Fiocruz cria a primeira vacina do mundo contra barriga d’água e aguarda aprovação da OMS
A Fiocruz (Fundação Oswaldo Cruz) está na etapa final de ensaios clínicos da primeira vacina no mundo contra esquistossomose -ou barriga d’água- e aguarda pré-qualificação pela OMS (Organização Mundial da Saúde).
A vacina, chamada Schistovac (Sm14), foi desenvolvida com tecnologia brasileira, produzida no Laboratório de Esquistossomose Experimental do Instituto Oswaldo Cruz (IOC). A vacina é considerada uma das pesquisas em saúde priorizadas pela OMS.
A descoberta da vacina foi liderada pela pesquisadora Miriam Tedler, ligada ao IOC/Fiocruz. Ela afirma que já foi firmado um acordo de transferência de tecnologia para a produção e desenvolvimento no Instituto Biomanguinhos, da Fiocruz. “A Fiocruz assumiu a responsabilidade [de produção] e tem o interesse, com apoio do Ministério da Saúde, de desenvolver essa vacina que será única no mundo e feita 100% no Brasil”, afirmou.
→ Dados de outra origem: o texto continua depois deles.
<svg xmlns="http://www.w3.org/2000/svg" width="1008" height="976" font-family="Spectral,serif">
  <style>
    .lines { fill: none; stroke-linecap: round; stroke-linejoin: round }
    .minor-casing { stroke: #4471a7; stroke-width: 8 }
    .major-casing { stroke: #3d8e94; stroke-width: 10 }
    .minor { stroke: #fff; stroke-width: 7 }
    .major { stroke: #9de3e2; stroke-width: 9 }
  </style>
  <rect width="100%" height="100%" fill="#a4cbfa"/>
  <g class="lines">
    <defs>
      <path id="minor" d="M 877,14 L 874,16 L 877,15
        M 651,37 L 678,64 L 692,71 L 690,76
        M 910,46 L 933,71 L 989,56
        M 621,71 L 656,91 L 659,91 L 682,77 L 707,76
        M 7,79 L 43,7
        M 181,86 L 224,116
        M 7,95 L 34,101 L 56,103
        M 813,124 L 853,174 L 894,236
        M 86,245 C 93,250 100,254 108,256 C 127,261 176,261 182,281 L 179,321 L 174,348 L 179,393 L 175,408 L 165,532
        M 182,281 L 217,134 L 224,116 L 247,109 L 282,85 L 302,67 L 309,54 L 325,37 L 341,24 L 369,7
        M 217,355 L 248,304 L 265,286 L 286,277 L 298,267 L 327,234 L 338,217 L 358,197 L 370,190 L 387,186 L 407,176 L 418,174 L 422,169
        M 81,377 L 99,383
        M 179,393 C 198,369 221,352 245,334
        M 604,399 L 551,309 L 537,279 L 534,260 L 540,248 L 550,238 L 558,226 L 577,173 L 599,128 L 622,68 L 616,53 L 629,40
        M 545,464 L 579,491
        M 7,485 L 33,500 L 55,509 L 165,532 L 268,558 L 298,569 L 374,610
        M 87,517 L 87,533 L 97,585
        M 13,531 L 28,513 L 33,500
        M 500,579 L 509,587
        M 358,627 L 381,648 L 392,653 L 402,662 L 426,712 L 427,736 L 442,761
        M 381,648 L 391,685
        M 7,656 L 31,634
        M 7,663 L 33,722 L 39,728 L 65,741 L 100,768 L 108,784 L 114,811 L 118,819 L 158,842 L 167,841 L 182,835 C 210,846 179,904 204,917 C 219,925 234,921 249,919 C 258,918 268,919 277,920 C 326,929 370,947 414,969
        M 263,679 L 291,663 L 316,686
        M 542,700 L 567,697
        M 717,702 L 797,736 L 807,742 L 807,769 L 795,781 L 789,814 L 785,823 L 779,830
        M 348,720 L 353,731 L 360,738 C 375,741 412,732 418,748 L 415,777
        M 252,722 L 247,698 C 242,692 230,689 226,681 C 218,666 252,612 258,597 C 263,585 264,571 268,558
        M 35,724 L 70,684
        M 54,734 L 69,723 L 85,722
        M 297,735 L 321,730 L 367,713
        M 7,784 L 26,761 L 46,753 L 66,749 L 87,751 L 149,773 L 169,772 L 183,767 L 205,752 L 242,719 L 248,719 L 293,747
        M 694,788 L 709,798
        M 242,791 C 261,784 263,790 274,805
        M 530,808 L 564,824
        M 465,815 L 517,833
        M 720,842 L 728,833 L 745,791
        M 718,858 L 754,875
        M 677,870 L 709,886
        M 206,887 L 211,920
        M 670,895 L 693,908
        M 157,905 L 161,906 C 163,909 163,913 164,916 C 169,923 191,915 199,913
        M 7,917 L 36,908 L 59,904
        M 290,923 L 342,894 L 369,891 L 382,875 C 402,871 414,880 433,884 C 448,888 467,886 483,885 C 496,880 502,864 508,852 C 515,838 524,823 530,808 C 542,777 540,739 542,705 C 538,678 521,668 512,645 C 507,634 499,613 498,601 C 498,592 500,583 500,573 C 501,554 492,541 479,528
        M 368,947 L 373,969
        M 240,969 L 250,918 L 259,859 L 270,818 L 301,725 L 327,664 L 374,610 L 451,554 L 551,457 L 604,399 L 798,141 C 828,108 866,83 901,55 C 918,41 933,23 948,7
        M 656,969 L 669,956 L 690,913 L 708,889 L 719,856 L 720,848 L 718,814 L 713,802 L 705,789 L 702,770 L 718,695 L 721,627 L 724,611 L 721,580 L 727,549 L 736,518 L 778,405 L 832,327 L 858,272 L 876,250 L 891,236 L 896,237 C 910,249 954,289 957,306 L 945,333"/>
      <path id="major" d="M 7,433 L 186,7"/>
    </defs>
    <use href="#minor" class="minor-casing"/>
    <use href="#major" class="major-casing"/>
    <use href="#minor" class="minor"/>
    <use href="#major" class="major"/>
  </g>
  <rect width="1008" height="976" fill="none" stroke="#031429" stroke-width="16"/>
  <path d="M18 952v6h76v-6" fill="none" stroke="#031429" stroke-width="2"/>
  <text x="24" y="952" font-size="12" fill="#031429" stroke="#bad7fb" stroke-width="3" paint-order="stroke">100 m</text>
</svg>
O estudo da vacina foi fruto de uma PPP (parceria público privada) entre o instituto e a empresa americana Orygen Biotecnologia S.A. para o desenvolvimento e produção da vacina humana. Ela foi desenvolvida a partir do antígeno -ou a molécula contra a qual se deseja gerar uma resposta imune- descoberto e isolado no laboratório da Fiocruz.
Nos ensaios pré-clínicos em animais em laboratório, a vacina mostrou uma redução de mais de 90% da infecção de ratos e coelhos pelo Schistosoma mansoni. Em humanos, a vacina se mostrou segura e bem tolerada, sendo o principal efeito dor no local da injeção e sem a ocorrência de eventos adversos graves.
Os testes em humanos tiveram início em 20 indivíduos no Rio de Janeiro, em 2011. As etapas 2 e 3 subsequentes de ensaios clínicos foram conduzidas no Senegal. Os resultados preliminares da última etapa do ensaio mostram que a vacina é segura e produziu resposta imune contra o S. mansoni, causador da esquistossomose.
A esquistossomose, também conhecida como barriga d’água, é uma doença parasitária negligenciada, ligada a baixas condições sanitárias e falta de saneamento básico. Ela ocorre pela infecção do esquistossomo por meio dos ovos do caramujo (transmissor) contendo as larvas (cercárias), que penetram na pele humana. Na corrente sanguínea, as larvas perdem a cauda e tornam-se cistos (esquistócitos), que vão se alojar em órgãos, principalmente no fígado, onde crescem.
Apesar de ter baixa mortalidade, a esquistossomose é uma das doenças tropicais que mais causam perda de qualidade de vida (morbidade). Segundo a OMS, há uma estimativa que 200 milhões de pessoas sejam infectadas todos os anos por esquistossomose, mas outras 800 milhões vivem em áreas de alto risco, podendo chegar, assim, a 1 bilhão de casos por ano.
As regiões endêmicas são, principalmente, os países da África e das Américas. No caso das Américas, cerca de 95% dos casos de esquistossomose ocorrem no Brasil. De acordo com o Ministério da Saúde, há atualmente mais de 1,5 milhão de brasileiros em risco de contrair esquistossomose.
Os estudos da vacina contra esquistossomose tiveram início na década de 1980, quando se procurava um antígeno capaz de proteger contra infecções parasitárias veterinárias em gado e ovelhas. Com a observação do mecanismo de infecção e proteção do parasita Fasciola hepatica, os pesquisadores procuraram uma molécula similar no Schistosoma mansoni, principal espécie que causa esquistossomose na África e América Latina.
A vacina contém a proteína Sm14, presente no Schistosoma, modificada. Essa proteína desempenha um papel importante no transporte de gorduras (lipídios) necessárias para as funções celulares do parasita. No entanto, uma alteração na Sm14 impede o transporte dessas gorduras. Como o parasita depende delas para sobreviver e não é capaz de produzi-las por si só, essa mudança impede sua proliferação.